Özellikle birlikte çalıştığında 3  FireBoss uçağı 14000 galon neredeyse 53000 litre suyu yangına boşaltabilmektedir. Her bir uçağın 3,5 saat havada kaldığı düşünülünce 150000 litre gibi muazzam bir sayı ortaya çıkmaktadır.Bu sayı ilk okul çocuğunun bile üstesinden gelebileceği basit bir çarpım tablosu matematiğidir. Hayat her zaman matematikten ibaret değildir. Yoksa sadece matematikten ibaret midir?

Bu sorunun yanıtı 2018 yılında verilmiştir. İsveç o sene tarihin en sıcak yazını yaşamıştı. İsveç gibi sıcaklıkla pek anılmayan bir ülke sıcakların orman yangınına neden olabileceğini ön görünce RescEU başvurmuş ve yangın söndürme uçağı istemişti. Portekiz milli otoritesi için kiralama antlaşması yapılmış 2 AT-802 FireBoss uçağı İsveç’ gönderilmişti.

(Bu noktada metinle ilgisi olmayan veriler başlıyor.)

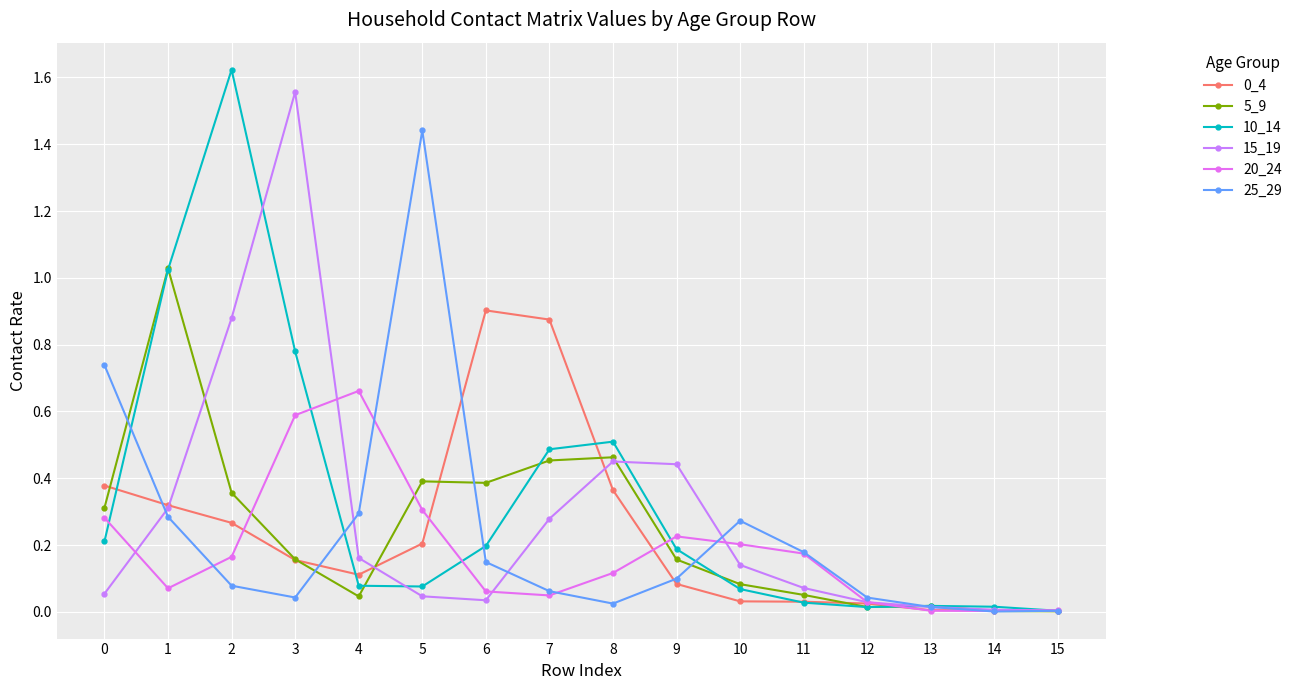

What is the total value across all series at 10?

0.8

Uçaklar Lockhyttan yangınına müdahale etmiş dört gün boyunca görev yapmışlardı. Yangın üzerinde 27 saat uçulmuş toplam 356 kere su dökülmüştü. Yangına yakın noktada bulunan göl sayesinde her uçak 4.5 dakikada bir su dökebilmişti. Bir milyon litrenin üzerinde su dökülmüştü. Yağmurun da etkisiyle 250 kilometrekare alanda etkili olan yağmur söndürülmüştü. Sonradan yapılan hesaplamalarda her uçağın saatte 13 sefer su doldurup boşalttığı görülmüştü. Her uçak saate 40000 litre su boşaltmıştı.

Küresel ısınma nedeniyle artık yangın sezonu tüm on iki ayı kapsar hale gelmiştir. Pek çok yangın teşkilatı tek bir Canadair CL-415 yerine daha fazla sayıda AT-802 FireBoss uçağını satın almayı tercih etmişti. Bu sayede çok sayıda uçak tutarak kapsama alanını daha geniş tutmak bir alternatif olmuştur.

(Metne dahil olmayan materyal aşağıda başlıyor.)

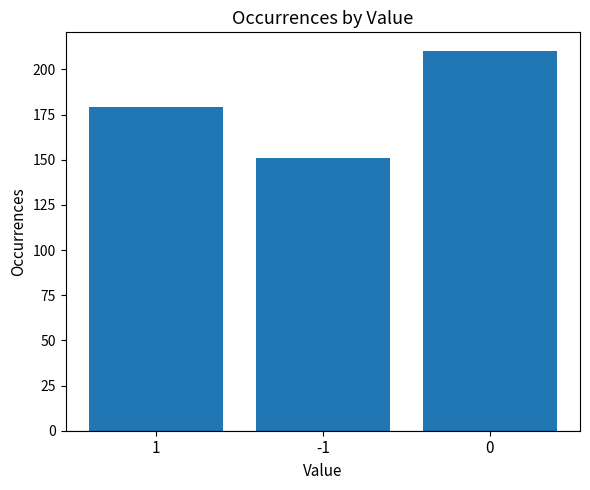

Reading right to left, what are all the values shown in this chart?

0=210	-1=151	1=179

Yangın söndürme şirketleri içinse ulaşılması daha kolay bu uçakları satın almak iyi bir alternatif olmuştur. Gelecekte CL-515 ve AT-802 FireBoss uçakları birbirinin rakibi yahut tamamlayıcısı uçaklar olacaktır. Hep birlikte bunu izleyip göreceğiz.

Leland Snow 2011 yılında dünyaya gözlerini kapadı. En son projesi AT-1002 olmuştur. Uçak taşıma kapasitesini 1000 galon üzerine çıkaracak ve neredeyse 4000 litre taşıma kapasitesi olacaktır. Uçak ilk uçuşunu 2009 yılında yapmış olsa da üretime konulamamıştır. Air Tractor dünyanın en çok zirai uçak imal eden firmasıdır. Leland Snow’un ölümüyle şirket varislerine kalmıştır. Günümüzde bir aile şirketi olarak neredeyse el yapımı olarak uçaklar üretiliyor.

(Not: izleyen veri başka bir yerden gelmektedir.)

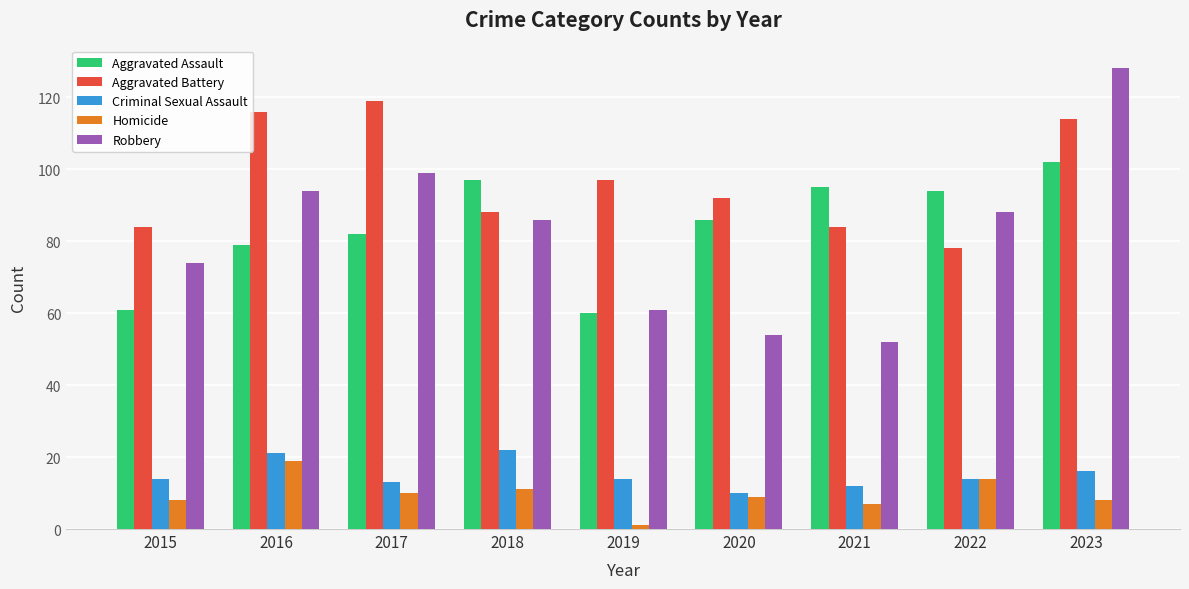

Which category has the lowest value in the Criminal Sexual Assault series?

2020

Zirai ilaçlama Avrupa birliğine normlarına uyum maksatlı ülkemizde yasaklandı. Zirai ilaçlama uçaklarına olan talep azaldı. Tek etkisi maalesef bu olmadı. TUSAŞ tarafından yürütülen ZİU projesi rafa kaldırıldı.1500 litre faydalı yük taşıyabilecek bu uçak belki yangın söndürme uçağına çevrilebilir miydi. Emekliye çıkarılmış S-2E karakol uçakları yangın söndürme uçağına çevrildi ama destek bulmadı. Orman yangınlarını izlerken iç geçirip neden diye sormadan edemiyorum.